** Task goal **
Make an exact copy of the entries below.

** Saved data entries **
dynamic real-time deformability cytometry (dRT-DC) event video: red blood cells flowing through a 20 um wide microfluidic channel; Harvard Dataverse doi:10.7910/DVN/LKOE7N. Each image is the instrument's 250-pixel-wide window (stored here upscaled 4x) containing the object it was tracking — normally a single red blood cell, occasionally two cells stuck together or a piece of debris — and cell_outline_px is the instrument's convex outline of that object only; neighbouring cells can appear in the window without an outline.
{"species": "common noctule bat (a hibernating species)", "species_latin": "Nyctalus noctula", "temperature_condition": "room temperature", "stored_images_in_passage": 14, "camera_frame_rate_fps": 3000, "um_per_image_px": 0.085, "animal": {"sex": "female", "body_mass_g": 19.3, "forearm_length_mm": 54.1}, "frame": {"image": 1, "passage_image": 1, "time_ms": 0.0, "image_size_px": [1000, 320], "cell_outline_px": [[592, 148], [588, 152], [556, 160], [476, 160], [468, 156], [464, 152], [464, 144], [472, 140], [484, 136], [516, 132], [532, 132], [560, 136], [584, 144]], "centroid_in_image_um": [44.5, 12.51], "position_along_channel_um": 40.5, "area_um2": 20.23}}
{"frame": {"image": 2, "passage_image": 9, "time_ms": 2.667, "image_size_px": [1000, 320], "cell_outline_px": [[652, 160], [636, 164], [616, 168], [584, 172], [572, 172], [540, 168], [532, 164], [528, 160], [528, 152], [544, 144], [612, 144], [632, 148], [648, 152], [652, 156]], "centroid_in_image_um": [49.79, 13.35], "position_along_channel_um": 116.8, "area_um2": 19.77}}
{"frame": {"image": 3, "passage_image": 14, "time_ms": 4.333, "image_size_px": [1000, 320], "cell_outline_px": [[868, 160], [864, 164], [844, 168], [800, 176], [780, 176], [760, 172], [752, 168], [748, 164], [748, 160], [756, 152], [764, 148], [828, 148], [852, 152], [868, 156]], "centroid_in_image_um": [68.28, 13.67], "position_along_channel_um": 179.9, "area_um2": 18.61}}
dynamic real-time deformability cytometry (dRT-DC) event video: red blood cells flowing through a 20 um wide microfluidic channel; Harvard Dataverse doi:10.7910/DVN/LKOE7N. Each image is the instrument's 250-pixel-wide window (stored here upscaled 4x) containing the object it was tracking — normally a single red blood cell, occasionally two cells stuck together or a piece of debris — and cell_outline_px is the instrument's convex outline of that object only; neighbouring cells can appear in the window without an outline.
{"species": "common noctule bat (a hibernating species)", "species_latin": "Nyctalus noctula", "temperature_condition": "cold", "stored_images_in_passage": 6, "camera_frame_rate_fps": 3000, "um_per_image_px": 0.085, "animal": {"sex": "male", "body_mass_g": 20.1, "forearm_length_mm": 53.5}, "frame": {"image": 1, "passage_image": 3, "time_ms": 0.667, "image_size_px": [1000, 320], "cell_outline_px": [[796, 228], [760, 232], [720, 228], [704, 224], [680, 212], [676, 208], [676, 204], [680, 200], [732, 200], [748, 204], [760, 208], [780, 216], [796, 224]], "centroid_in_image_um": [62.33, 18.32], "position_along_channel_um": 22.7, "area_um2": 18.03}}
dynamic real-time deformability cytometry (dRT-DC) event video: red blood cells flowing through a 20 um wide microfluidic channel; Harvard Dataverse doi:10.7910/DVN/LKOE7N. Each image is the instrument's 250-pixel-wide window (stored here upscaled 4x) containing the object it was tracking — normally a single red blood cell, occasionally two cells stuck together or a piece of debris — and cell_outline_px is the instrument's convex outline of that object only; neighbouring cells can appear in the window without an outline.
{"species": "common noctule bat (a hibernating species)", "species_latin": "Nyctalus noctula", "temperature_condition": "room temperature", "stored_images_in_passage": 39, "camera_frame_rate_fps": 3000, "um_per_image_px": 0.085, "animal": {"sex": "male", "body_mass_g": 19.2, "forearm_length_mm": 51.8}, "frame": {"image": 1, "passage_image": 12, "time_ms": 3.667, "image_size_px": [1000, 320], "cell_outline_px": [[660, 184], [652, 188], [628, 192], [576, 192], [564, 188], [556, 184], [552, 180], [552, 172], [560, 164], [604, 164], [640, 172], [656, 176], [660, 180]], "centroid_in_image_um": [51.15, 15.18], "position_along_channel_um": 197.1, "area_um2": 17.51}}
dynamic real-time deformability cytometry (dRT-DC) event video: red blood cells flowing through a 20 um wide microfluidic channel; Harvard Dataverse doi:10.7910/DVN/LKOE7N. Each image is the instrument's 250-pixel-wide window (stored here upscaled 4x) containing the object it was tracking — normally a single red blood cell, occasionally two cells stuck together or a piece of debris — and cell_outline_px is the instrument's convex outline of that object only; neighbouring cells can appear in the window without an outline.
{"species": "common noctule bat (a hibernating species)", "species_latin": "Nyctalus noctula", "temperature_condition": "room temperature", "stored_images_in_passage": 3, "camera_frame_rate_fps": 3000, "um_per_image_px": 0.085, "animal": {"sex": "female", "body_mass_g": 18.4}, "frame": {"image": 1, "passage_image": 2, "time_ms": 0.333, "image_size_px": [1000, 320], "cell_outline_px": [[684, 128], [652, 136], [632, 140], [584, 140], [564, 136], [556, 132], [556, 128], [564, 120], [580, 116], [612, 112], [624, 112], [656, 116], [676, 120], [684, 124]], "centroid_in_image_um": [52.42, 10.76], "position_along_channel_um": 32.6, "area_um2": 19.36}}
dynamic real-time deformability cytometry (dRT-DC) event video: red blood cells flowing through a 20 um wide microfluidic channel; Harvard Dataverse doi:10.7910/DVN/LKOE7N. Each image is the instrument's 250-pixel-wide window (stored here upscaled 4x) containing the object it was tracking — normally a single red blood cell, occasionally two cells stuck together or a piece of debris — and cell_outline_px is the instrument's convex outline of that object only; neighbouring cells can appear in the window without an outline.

** Exercise output **
dynamic real-time deformability cytometry (dRT-DC) event video: red blood cells flowing through a 20 um wide microfluidic channel; Harvard Dataverse doi:10.7910/DVN/LKOE7N. Each image is the instrument's 250-pixel-wide window (stored here upscaled 4x) containing the object it was tracking — normally a single red blood cell, occasionally two cells stuck together or a piece of debris — and cell_outline_px is the instrument's convex outline of that object only; neighbouring cells can appear in the window without an outline.
{"species": "common noctule bat (a hibernating species)", "species_latin": "Nyctalus noctula", "temperature_condition": "room temperature", "stored_images_in_passage": 14, "camera_frame_rate_fps": 3000, "um_per_image_px": 0.085, "animal": {"sex": "female", "body_mass_g": 19.3, "forearm_length_mm": 54.1}, "frame": {"image": 1, "passage_image": 1, "time_ms": 0.0, "image_size_px": [1000, 320], "cell_outline_px": [[592, 148], [588, 152], [556, 160], [476, 160], [468, 156], [464, 152], [464, 144], [472, 140], [484, 136], [516, 132], [532, 132], [560, 136], [584, 144]], "centroid_in_image_um": [44.5, 12.51], "position_along_channel_um": 40.5, "area_um2": 20.23}}
{"frame": {"image": 2, "passage_image": 9, "time_ms": 2.667, "image_size_px": [1000, 320], "cell_outline_px": [[652, 160], [636, 164], [616, 168], [584, 172], [572, 172], [540, 168], [532, 164], [528, 160], [528, 152], [544, 144], [612, 144], [632, 148], [648, 152], [652, 156]], "centroid_in_image_um": [49.79, 13.35], "position_along_channel_um": 116.8, "area_um2": 19.77}}
{"frame": {"image": 3, "passage_image": 14, "time_ms": 4.333, "image_size_px": [1000, 320], "cell_outline_px": [[868, 160], [864, 164], [844, 168], [800, 176], [780, 176], [760, 172], [752, 168], [748, 164], [748, 160], [756, 152], [764, 148], [828, 148], [852, 152], [868, 156]], "centroid_in_image_um": [68.28, 13.67], "position_along_channel_um": 179.9, "area_um2": 18.61}}
dynamic real-time deformability cytometry (dRT-DC) event video: red blood cells flowing through a 20 um wide microfluidic channel; Harvard Dataverse doi:10.7910/DVN/LKOE7N. Each image is the instrument's 250-pixel-wide window (stored here upscaled 4x) containing the object it was tracking — normally a single red blood cell, occasionally two cells stuck together or a piece of debris — and cell_outline_px is the instrument's convex outline of that object only; neighbouring cells can appear in the window without an outline.
{"species": "common noctule bat (a hibernating species)", "species_latin": "Nyctalus noctula", "temperature_condition": "cold", "stored_images_in_passage": 6, "camera_frame_rate_fps": 3000, "um_per_image_px": 0.085, "animal": {"sex": "male", "body_mass_g": 20.1, "forearm_length_mm": 53.5}, "frame": {"image": 1, "passage_image": 3, "time_ms": 0.667, "image_size_px": [1000, 320], "cell_outline_px": [[796, 228], [760, 232], [720, 228], [704, 224], [680, 212], [676, 208], [676, 204], [680, 200], [732, 200], [748, 204], [760, 208], [780, 216], [796, 224]], "centroid_in_image_um": [62.33, 18.32], "position_along_channel_um": 22.7, "area_um2": 18.03}}
dynamic real-time deformability cytometry (dRT-DC) event video: red blood cells flowing through a 20 um wide microfluidic channel; Harvard Dataverse doi:10.7910/DVN/LKOE7N. Each image is the instrument's 250-pixel-wide window (stored here upscaled 4x) containing the object it was tracking — normally a single red blood cell, occasionally two cells stuck together or a piece of debris — and cell_outline_px is the instrument's convex outline of that object only; neighbouring cells can appear in the window without an outline.
{"species": "common noctule bat (a hibernating species)", "species_latin": "Nyctalus noctula", "temperature_condition": "room temperature", "stored_images_in_passage": 39, "camera_frame_rate_fps": 3000, "um_per_image_px": 0.085, "animal": {"sex": "male", "body_mass_g": 19.2, "forearm_length_mm": 51.8}, "frame": {"image": 1, "passage_image": 12, "time_ms": 3.667, "image_size_px": [1000, 320], "cell_outline_px": [[660, 184], [652, 188], [628, 192], [576, 192], [564, 188], [556, 184], [552, 180], [552, 172], [560, 164], [604, 164], [640, 172], [656, 176], [660, 180]], "centroid_in_image_um": [51.15, 15.18], "position_along_channel_um": 197.1, "area_um2": 17.51}}
dynamic real-time deformability cytometry (dRT-DC) event video: red blood cells flowing through a 20 um wide microfluidic channel; Harvard Dataverse doi:10.7910/DVN/LKOE7N. Each image is the instrument's 250-pixel-wide window (stored here upscaled 4x) containing the object it was tracking — normally a single red blood cell, occasionally two cells stuck together or a piece of debris — and cell_outline_px is the instrument's convex outline of that object only; neighbouring cells can appear in the window without an outline.
{"species": "common noctule bat (a hibernating species)", "species_latin": "Nyctalus noctula", "temperature_condition": "room temperature", "stored_images_in_passage": 3, "camera_frame_rate_fps": 3000, "um_per_image_px": 0.085, "animal": {"sex": "female", "body_mass_g": 18.4}, "frame": {"image": 1, "passage_image": 2, "time_ms": 0.333, "image_size_px": [1000, 320], "cell_outline_px": [[684, 128], [652, 136], [632, 140], [584, 140], [564, 136], [556, 132], [556, 128], [564, 120], [580, 116], [612, 112], [624, 112], [656, 116], [676, 120], [684, 124]], "centroid_in_image_um": [52.42, 10.76], "position_along_channel_um": 32.6, "area_um2": 19.36}}
dynamic real-time deformability cytometry (dRT-DC) event video: red blood cells flowing through a 20 um wide microfluidic channel; Harvard Dataverse doi:10.7910/DVN/LKOE7N. Each image is the instrument's 250-pixel-wide window (stored here upscaled 4x) containing the object it was tracking — normally a single red blood cell, occasionally two cells stuck together or a piece of debris — and cell_outline_px is the instrument's convex outline of that object only; neighbouring cells can appear in the window without an outline.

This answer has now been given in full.